Nereo,
What if my time horizon is 30 years (which it is)? I know you could probably find 30 years stretches where the market returned less than 4.45%, but is it likely enough to worry about?
In the end it's what you are most comfortable with. Personally, any time period longer than about 5 years I'd choose to put it in the market. historically, 30 year time frames have always returned more than 4.45%(real adjusted returns) - in fact 4.7% is the lowest. The mean has been just above 7%.
Otherwise, what's the point of a tax shelter (like a traditional IRA or a 401k) on money that wasn't taxed? I wouldn't take up space in a non-Roth retirement account with tax-free money if you can put some taxed income in there instead. If, at the end of the year, you find that your 401k or traditional IRAs are not maxed, fill in the gap with the $40k that's been invested in the meantime (particularly the yields, which will be taxed!).
The reason is that money is fungible - it doesn't matter that his salary is taxable and his gift isn't; it's all one pot of money to spend and invest. The OP makes $70k of taxable income and recieved $40k of (presumably) untaxed money.

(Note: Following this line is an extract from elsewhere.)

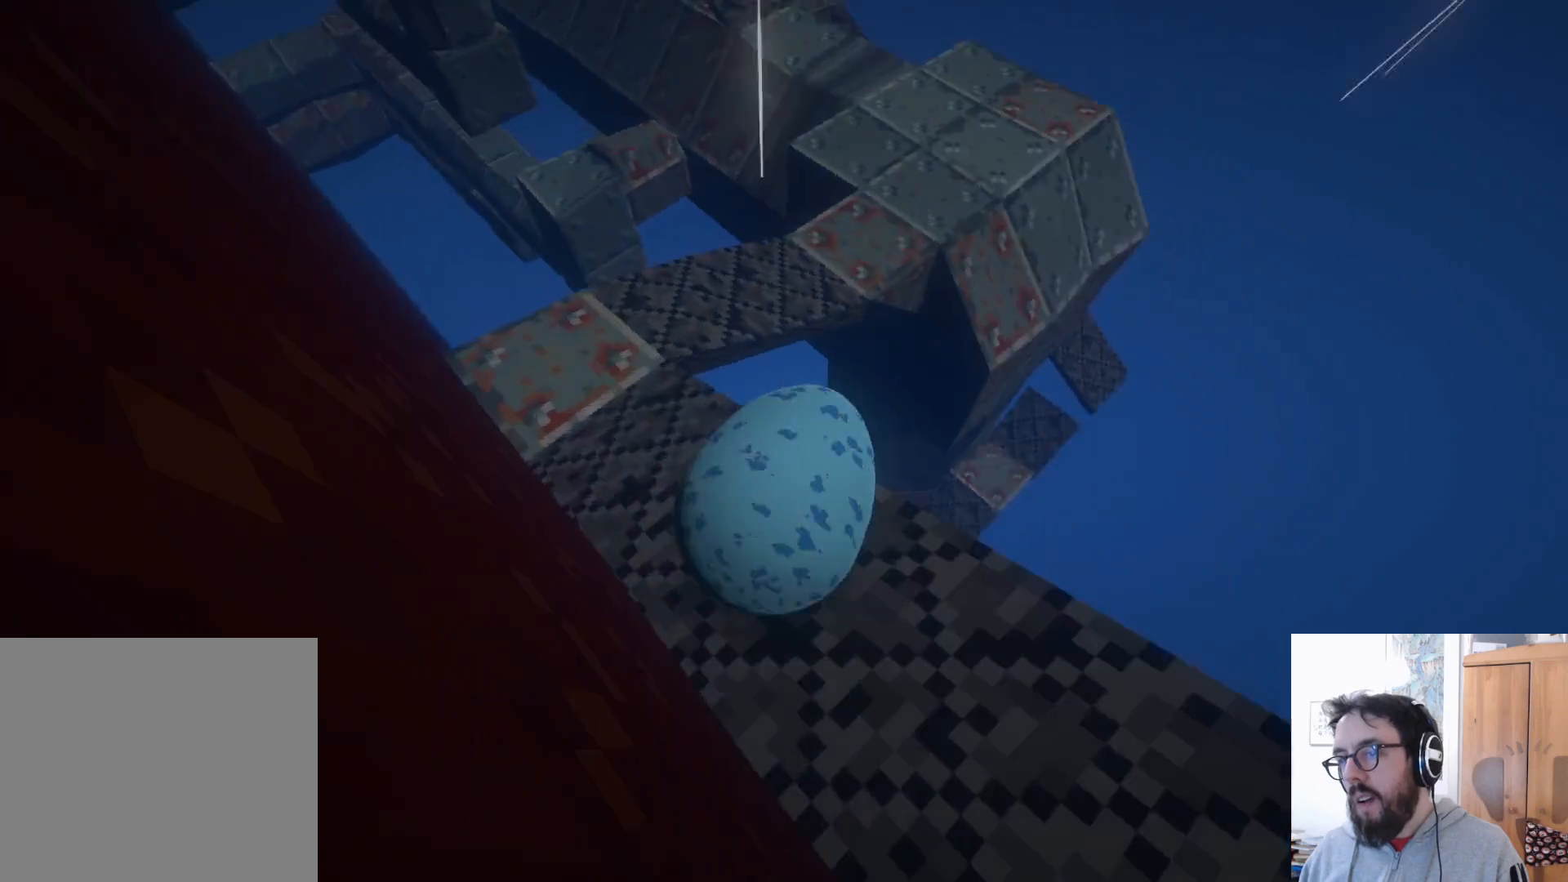
{"dt_ms": 500, "buttons": [], "left_stick": "right", "right_stick": "center", "events": [[83, "right_stick", "up-right"], [117, "left_stick", "down-left"], [317, "left_stick", "down-right"], [383, "left_stick", "right"], [400, "right_stick", "center"]]}
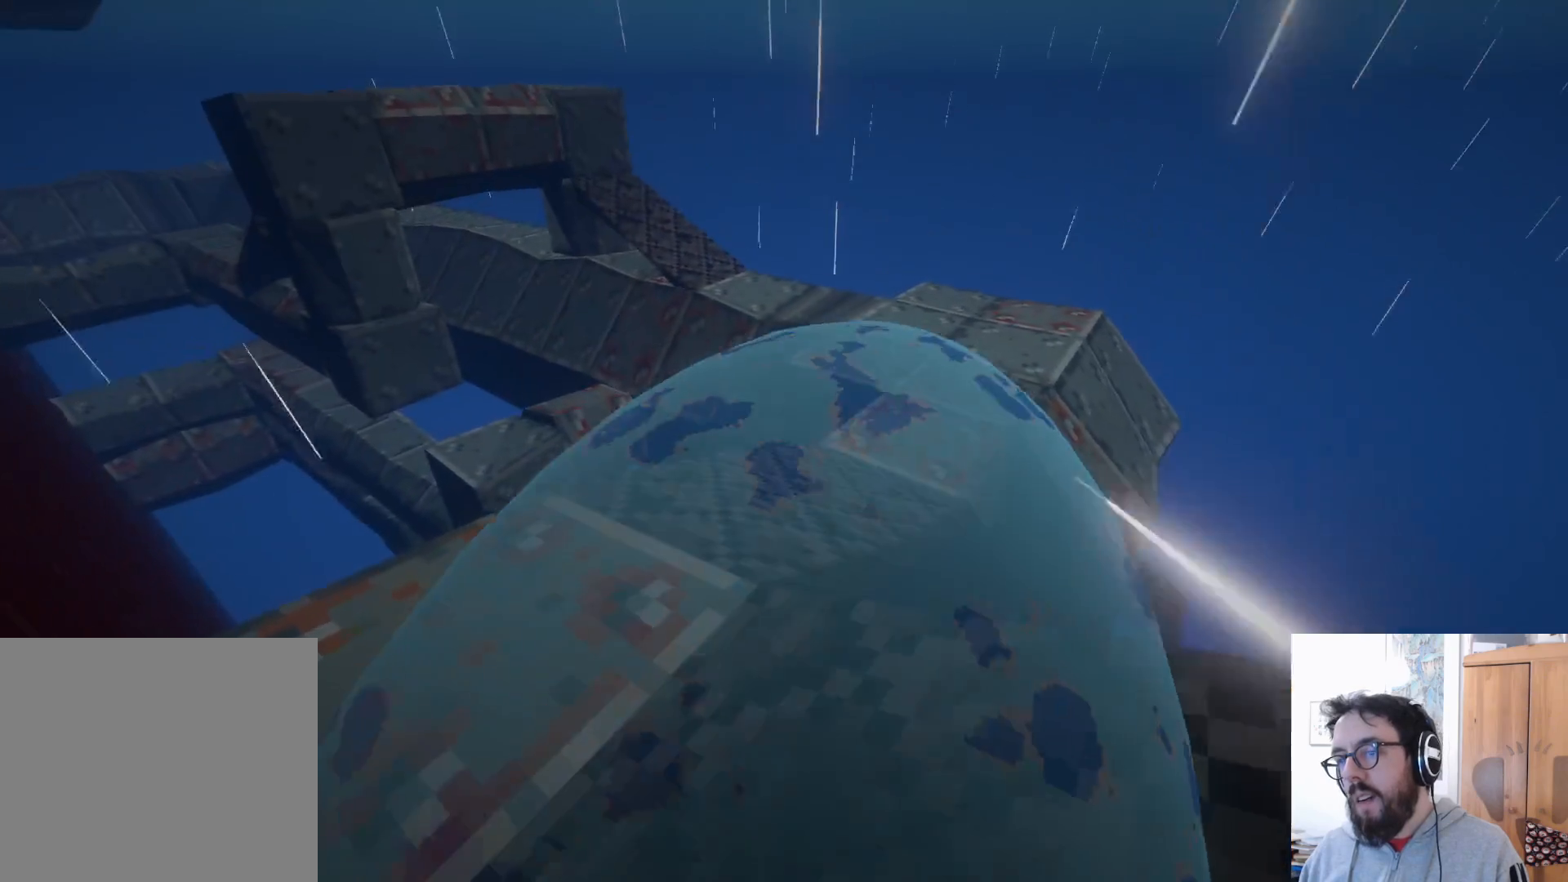
{"dt_ms": 500, "buttons": [], "left_stick": "up-right", "right_stick": "down", "events": [[50, "left_stick", "up"], [433, "left_stick", "up-right"], [433, "right_stick", "down"]]}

So he has $110k to spend an invest - it doesn't matter where it comes from.
Here's an example. Let's assume he files jointly and puts all his $40k in taxable accounts - $70k of taxable income yields $59k (assuming standard deductions and 1 dependent).
That means he has $99k to spend an invest. He's paid $11k in taxes.
But now let's assume he uses this $40k to max out all his tax-advantaged accounts. He puts $11k into t-IRAs for him and his spouse, he contributes $17,500 to his 401(k) (for this example his employer contributes nothing) and he puts another $3600 into a HSA. Then his tax bill is on $70k - ($11k + 17,500 + 3600) = $33,175 of earned income. After taxes he will have $32,125 of his salary + the $40k windfall + his $36,128 that he put into tax-advantaged accounts.
He has just over $108k to spend and save. He's paid just under $2k in taxes. With a few more deductions (mortgage interest, for example) it's likely he will be untaxed on all $70k salary in my rough example.
EDIT: The above is just an example to illustrate how the fungibility of money means that it doesn't matter that the $40k is tax free - he should still maximize all tax-advantaged accounts first before putting them into taxable accounts.